(INPUT FOR THIS TASK begins)
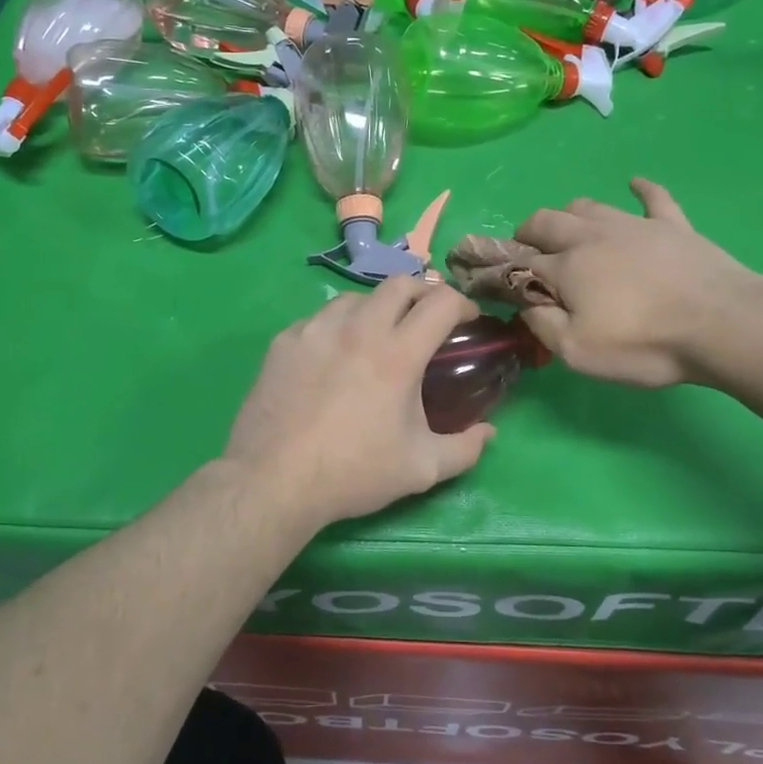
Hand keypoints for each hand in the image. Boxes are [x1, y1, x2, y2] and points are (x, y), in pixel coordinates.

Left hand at [224, 276, 494, 529]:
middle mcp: (357, 328)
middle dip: (422, 294)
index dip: (462, 304)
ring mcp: (316, 330)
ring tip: (378, 337)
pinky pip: (319, 319)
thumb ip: (465, 449)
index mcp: (397, 353)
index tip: (466, 321)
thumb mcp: (421, 469)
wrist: (273, 480)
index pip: (441, 301)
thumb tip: (489, 433)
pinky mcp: (284, 341)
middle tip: (426, 321)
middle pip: (399, 283)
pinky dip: (337, 328)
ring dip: (377, 309)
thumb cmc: (353, 473)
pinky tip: (333, 357)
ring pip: (356, 297)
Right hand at [513, 178, 762, 388]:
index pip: (522, 262)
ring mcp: (635, 225)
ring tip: (568, 231)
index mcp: (566, 267)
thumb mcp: (578, 352)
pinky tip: (634, 184)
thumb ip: (542, 324)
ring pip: (589, 205)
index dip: (506, 271)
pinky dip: (640, 189)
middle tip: (526, 251)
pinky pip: (653, 197)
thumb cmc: (644, 344)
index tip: (500, 283)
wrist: (722, 324)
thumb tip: (523, 302)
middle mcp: (593, 236)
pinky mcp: (673, 225)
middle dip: (528, 233)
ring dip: (569, 215)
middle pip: (547, 221)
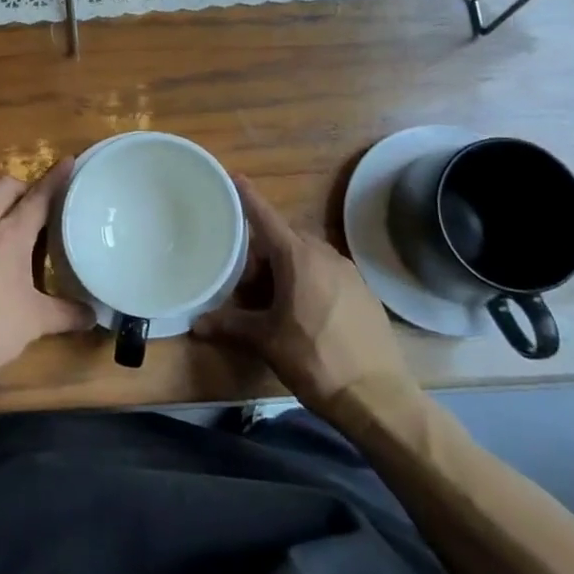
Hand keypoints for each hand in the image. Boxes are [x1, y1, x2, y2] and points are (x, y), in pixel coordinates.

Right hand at [191, 176, 409, 414]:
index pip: (266, 218)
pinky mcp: (364, 292)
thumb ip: (230, 325)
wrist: (377, 396)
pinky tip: (304, 312)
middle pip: (285, 239)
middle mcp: (325, 255)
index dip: (248, 197)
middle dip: (263, 252)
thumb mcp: (266, 341)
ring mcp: (349, 273)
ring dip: (287, 268)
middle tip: (246, 282)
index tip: (235, 176)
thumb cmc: (315, 359)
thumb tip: (196, 324)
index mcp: (298, 258)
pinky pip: (328, 273)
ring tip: (273, 300)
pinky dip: (310, 280)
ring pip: (308, 256)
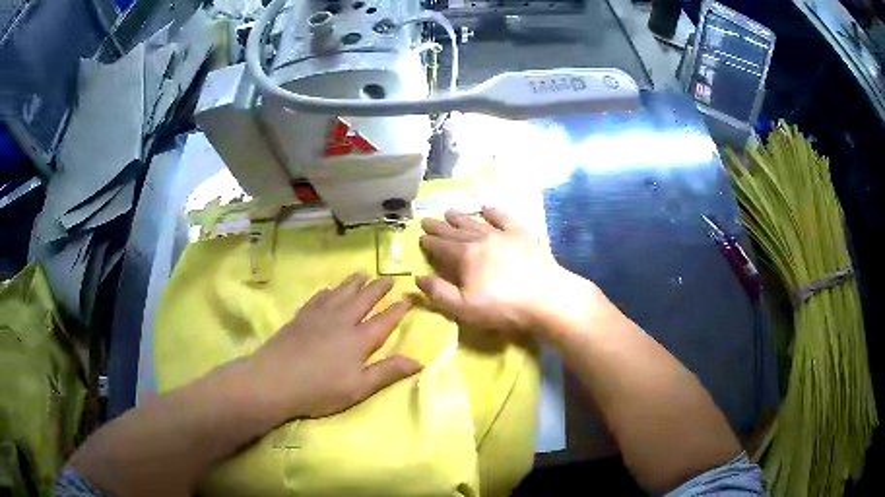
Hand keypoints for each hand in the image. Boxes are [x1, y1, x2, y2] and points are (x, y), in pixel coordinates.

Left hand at [243, 273, 421, 425]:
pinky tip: (329, 289)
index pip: (384, 320)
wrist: (275, 380)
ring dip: (355, 282)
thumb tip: (420, 360)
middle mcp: (341, 321)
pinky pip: (319, 296)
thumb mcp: (359, 388)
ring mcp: (319, 316)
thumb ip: (388, 372)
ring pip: (341, 292)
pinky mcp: (301, 317)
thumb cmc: (320, 390)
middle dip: (378, 288)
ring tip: (364, 273)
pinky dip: (329, 290)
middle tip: (389, 277)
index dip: (398, 309)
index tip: (409, 298)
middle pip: (363, 299)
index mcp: (358, 339)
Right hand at [417, 206, 601, 336]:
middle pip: (456, 231)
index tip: (420, 236)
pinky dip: (493, 212)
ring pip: (476, 222)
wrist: (547, 297)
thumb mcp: (464, 308)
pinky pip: (504, 218)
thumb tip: (418, 278)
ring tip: (449, 211)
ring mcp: (503, 234)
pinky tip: (487, 208)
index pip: (442, 246)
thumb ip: (439, 293)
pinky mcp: (523, 234)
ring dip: (461, 217)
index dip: (430, 242)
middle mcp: (481, 239)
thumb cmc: (503, 307)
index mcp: (465, 256)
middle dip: (440, 227)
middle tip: (427, 220)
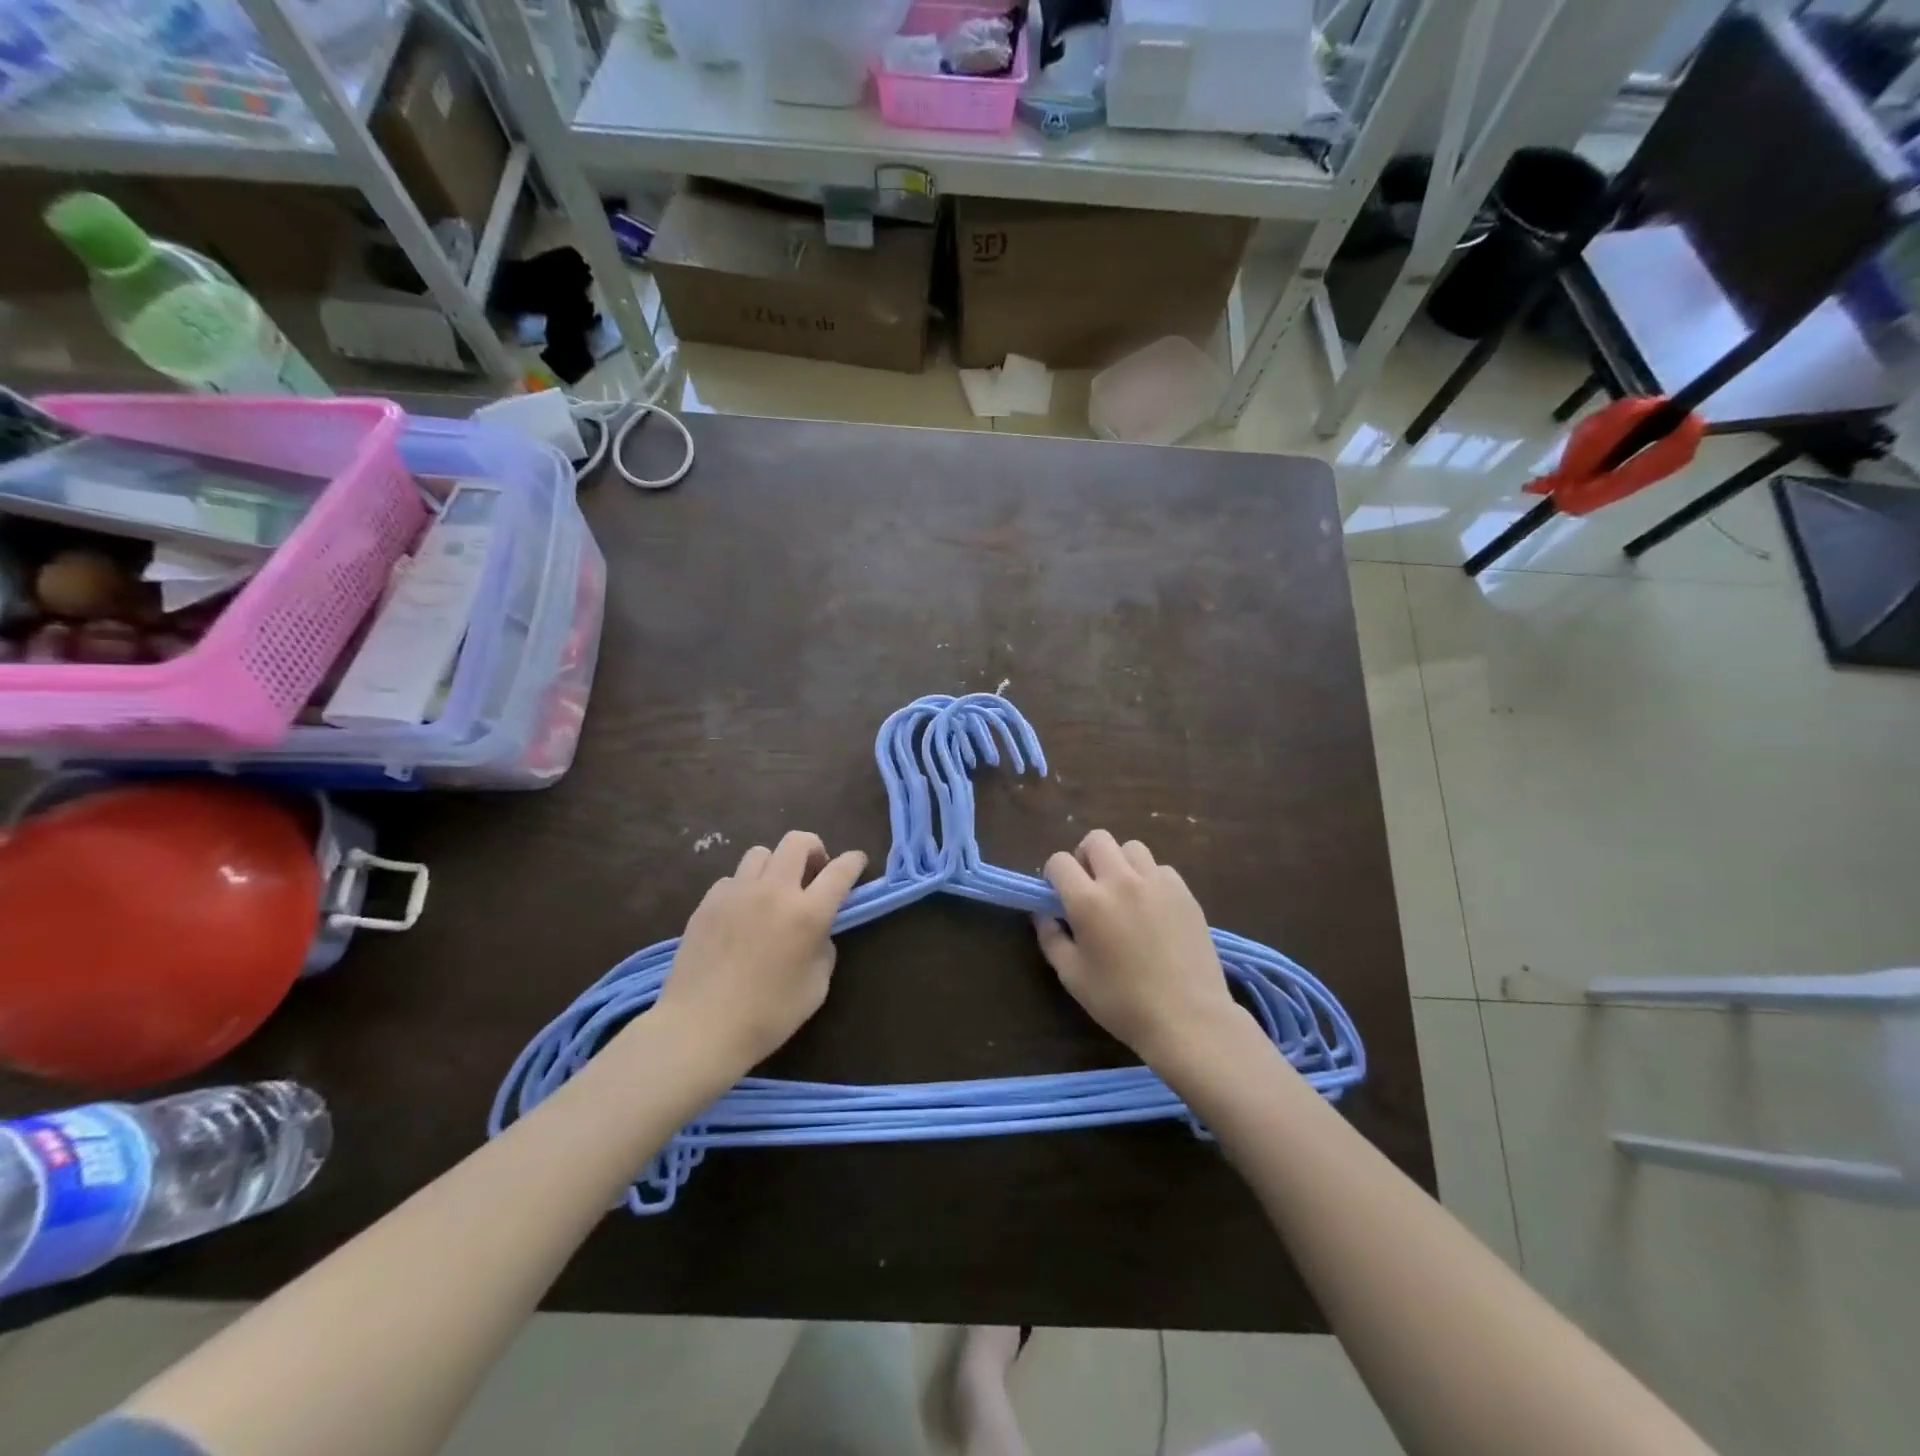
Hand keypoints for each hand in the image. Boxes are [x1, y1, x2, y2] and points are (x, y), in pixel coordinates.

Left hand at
(INPUT FOR THIS TASK ends)
Beginning with the line containing "middle dip: (422, 294)" and ending with the line containing "thumb cmc: (644, 344)", extract those lines exactly from the listing above, and only those.

*RESULT*.
middle dip: (422, 294)
index dip: (462, 304)
ring mcp: (316, 330)
ring tip: (378, 337)
pinky pip: (319, 319)
thumb ip: (465, 449)
index mcp: (397, 353)
index tip: (466, 321)
thumb mcp: (421, 469)
wrist: (273, 480)
index pip: (441, 301)
thumb tip: (489, 433)
pinky mcp: (284, 341)
middle tip: (426, 321)
middle pip: (399, 283)
pinky dip: (337, 328)
ring dip: (377, 309)
thumb cmc: (353, 473)
pinky tip: (333, 357)
ring pip: (356, 297)
Right hand at [513, 178, 762, 388]:
index pip: (522, 262)
ring mcp: (635, 225)
ring tip: (568, 231)
index mcp: (566, 267)
thumb mcp: (578, 352)
pinky tip: (634, 184)
thumb ip: (542, 324)
ring pip: (589, 205)
index dip: (506, 271)
pinky dip: (640, 189)
middle tip: (526, 251)
pinky pip: (653, 197)
thumb cmc: (644, 344)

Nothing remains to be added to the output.